Before I published this blog, I sent it to Sam.

Yes, I asked permission to use his photo.
Yes, I checked about the content.

His reply?

“Just had a chance to read the blog and I love it… It sums it up so well, that our connection was fantastic and it’s something everyone deserves.”

And honestly? That right there tells you a lot about him.

Now let’s rewind.

I had actually swiped past Sam once before.

Why?

Because he was younger.

38 to my 51.

At first I thought, Nope. That’s too much of a gap.
That felt like “one of the rules.” The invisible ones. The ones society hands women quietly and expects us to follow politely.

But then he messaged.

And his communication? Warm. Easy. No weird ego dance. Just natural conversation that flowed. A calm steadiness to it. No games. No awkward silences. 

And I found myself thinking that men don’t seem to agonise over age gaps like this.

When a man dates younger, it’s barely mentioned.
When a woman does? Suddenly it’s “naughty.” Taboo.

We even have a label for it. Cougar.

But here’s what shifted for me.

That’s other people’s story.

Not mine.

If it’s okay with him, and I’m enjoying the connection why wouldn’t I explore it?

Also, small detail.
Sam is super hot.

Six-pack abs. Slight ginger tinge. And let me just say for those who haven’t yet discovered that ginger hair is the softest, most sensory-pleasing texture ever. Autistic sensory seekers, you’re welcome.

One evening after dinner, he drove me home and came inside briefly. My older son was home, but there were no introductions planned. This wasn’t that stage.

Still, the age difference floated into conversation. Not between us in a tense way  but in that thoughtful way where you consider how the world might see something.

Societal pressure is real.

And for Autistic people especially, social “rules” can feel confusing. We’re often told there’s a right way, a normal way, an expected way. But when you slow down and actually examine those rules, they don’t always make logical sense.

In NLP terms, this is someone else’s map of the world being projected onto you.

So I paused and asked myself:

Whose map am I standing in right now?

Mine says connection matters.
Honesty matters.
Laughter matters.
Shared values matter more than numbers on a birth certificate.

What I appreciated most about Sam wasn’t his age. Or his abs. Or even the ginger hair (although… still excellent).

It was how he showed up.

He communicated openly.
He adapted naturally to my communication style.
He was steady, genuine, emotionally aware.

That, for me, is deeply attractive.

And yet, here’s the honest part, while the connection was lovely, it wasn’t something to pursue further.

Sometimes someone enters your life just to remind you what genuine connection feels like.

And that’s valuable.

Maybe this stage of life is about that.
Connection without pressure.
Curiousity without expectation.
Trusting myself enough to know when something feels complete.

No drama.
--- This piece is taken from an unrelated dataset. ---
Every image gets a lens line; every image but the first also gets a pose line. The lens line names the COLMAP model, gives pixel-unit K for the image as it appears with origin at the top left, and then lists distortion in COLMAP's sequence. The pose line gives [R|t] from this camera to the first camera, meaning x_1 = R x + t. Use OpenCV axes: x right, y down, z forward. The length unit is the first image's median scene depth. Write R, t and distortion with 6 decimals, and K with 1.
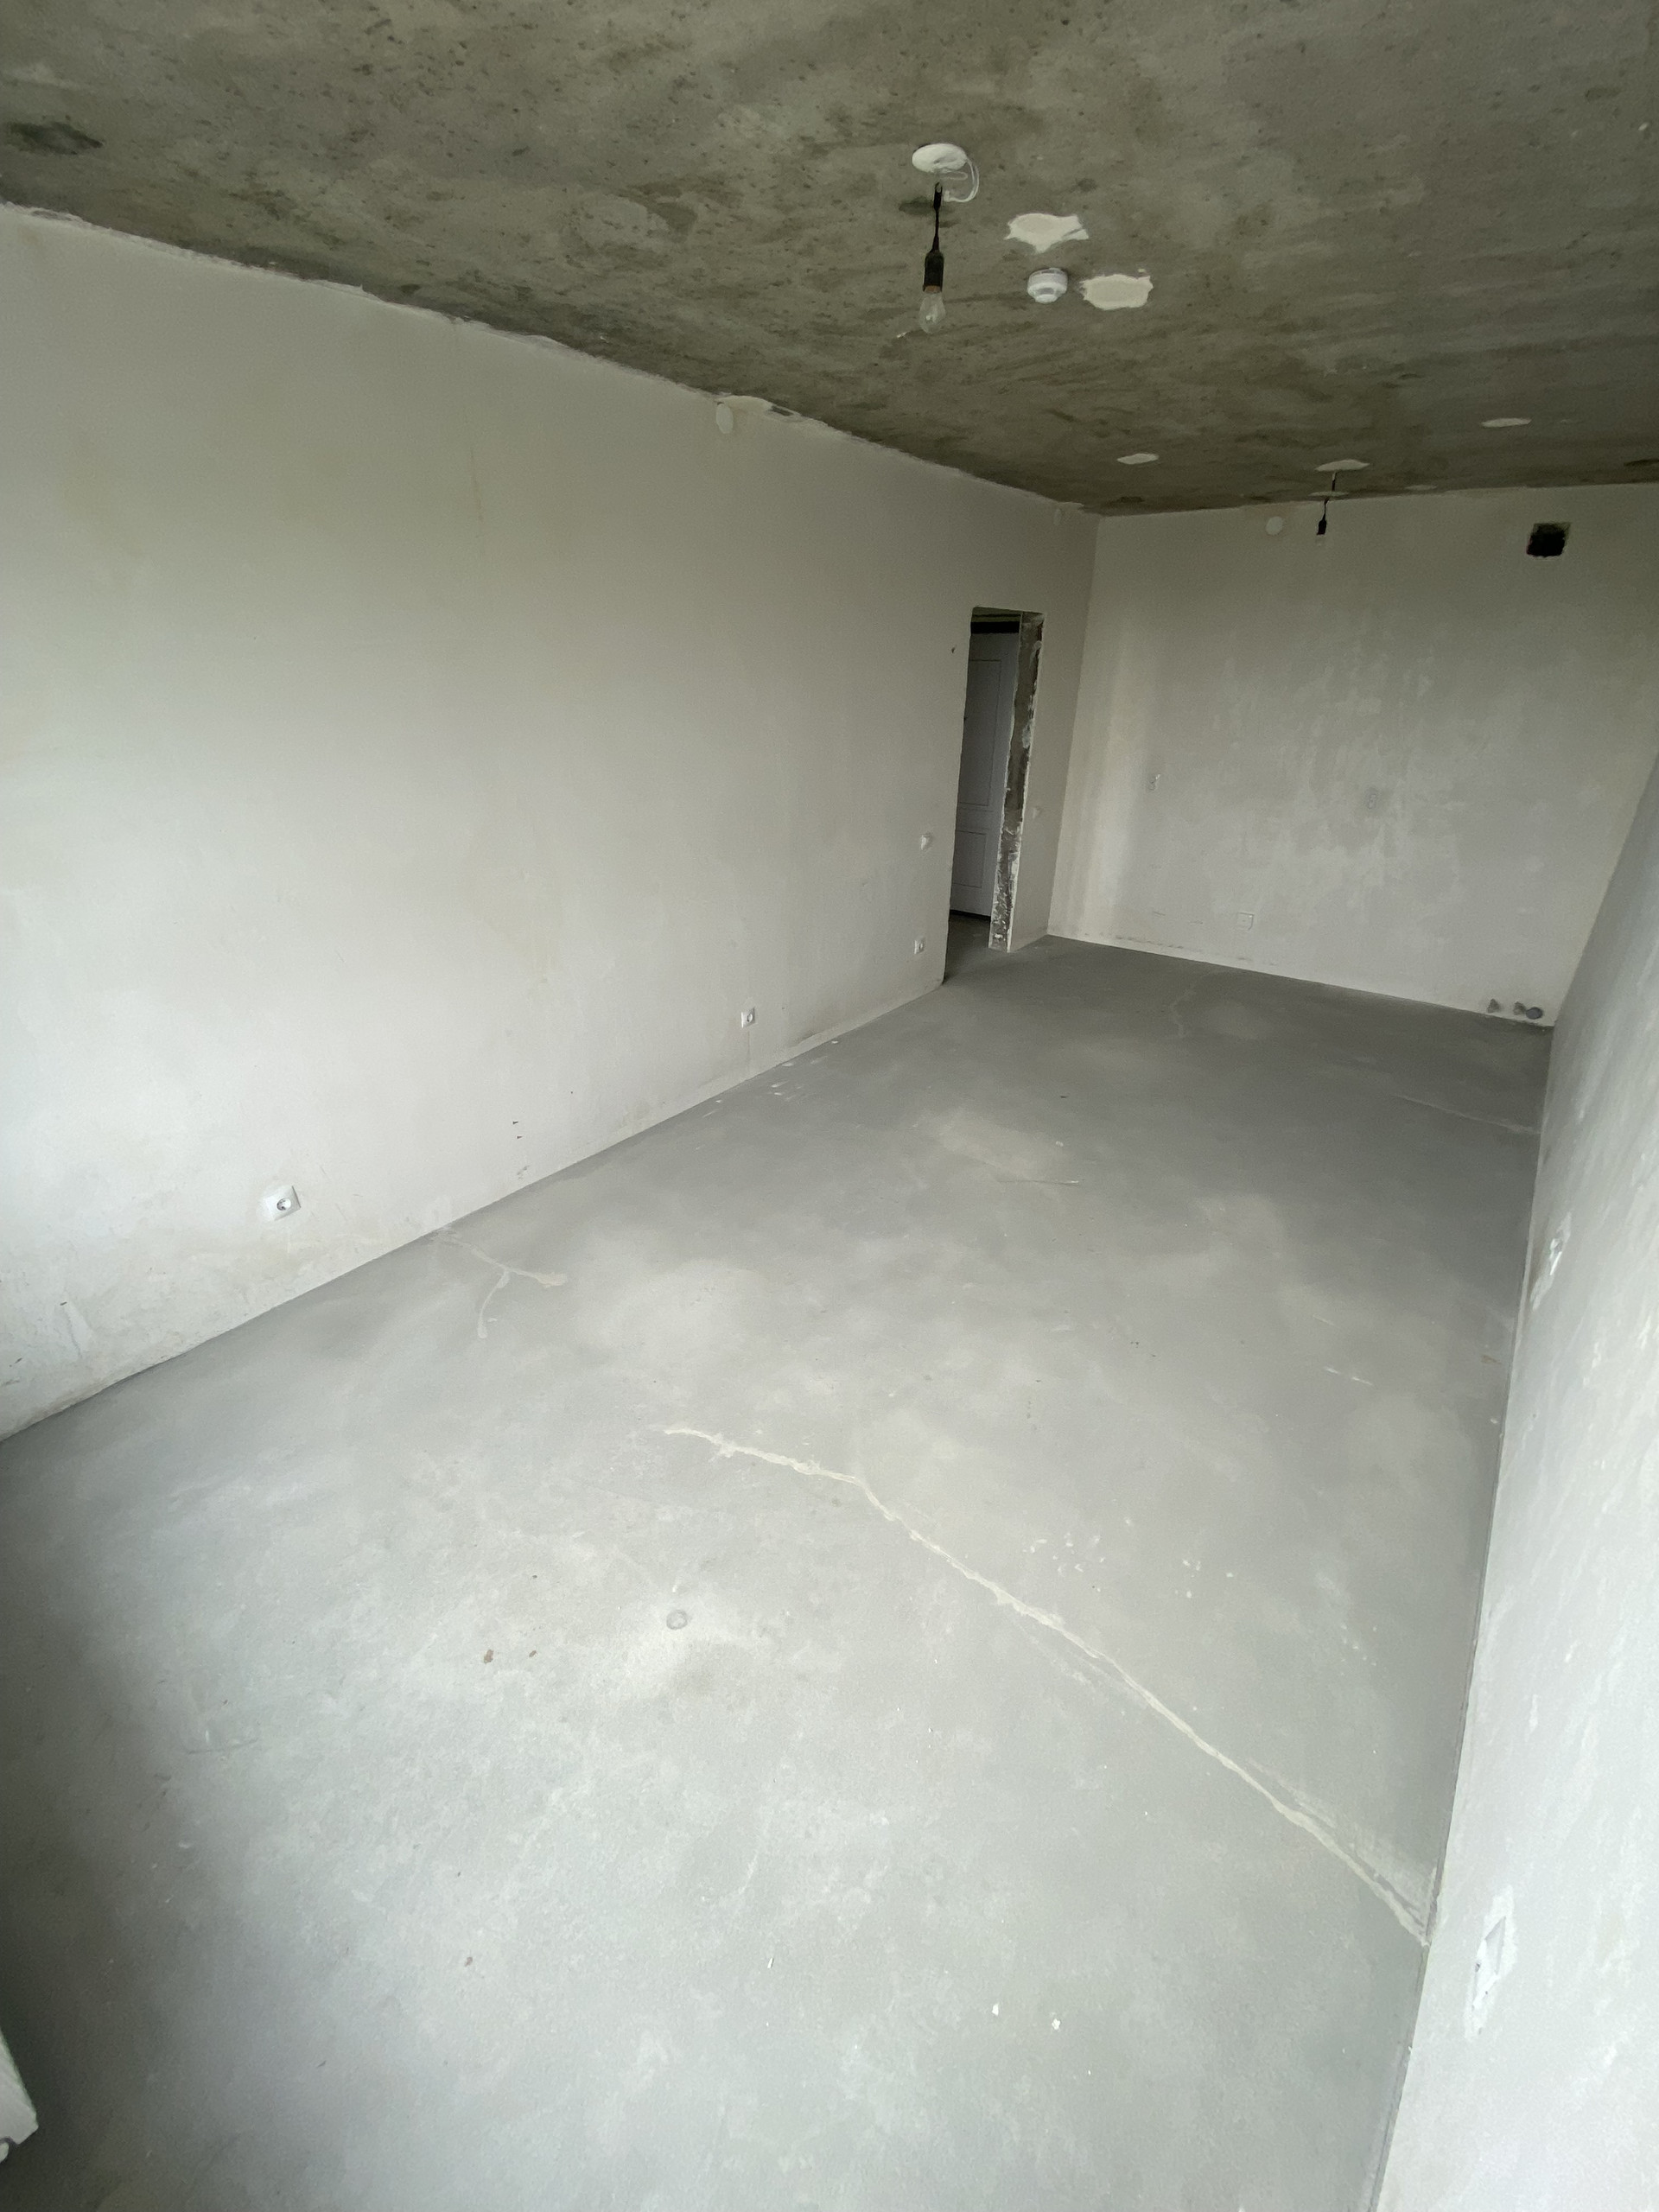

No regret.

Just appreciation.

Reflection Questions

  • Have you ever noticed yourself holding back because of what others might think?

  • Whose “map of the world” are you following in your relationships, yours or someone else’s?

  • How do you know when a connection feels genuine, even if it’s not meant to last?

  • What stories about age, love, or dating are ready to be rewritten in your life?

Author note:
Written through an autistic and NLP lens, this reflection explores dating, self-awareness, and letting go of old social rules. It’s about choosing authenticity over expectation and remembering that every connection, short or long, can teach us something about who we are.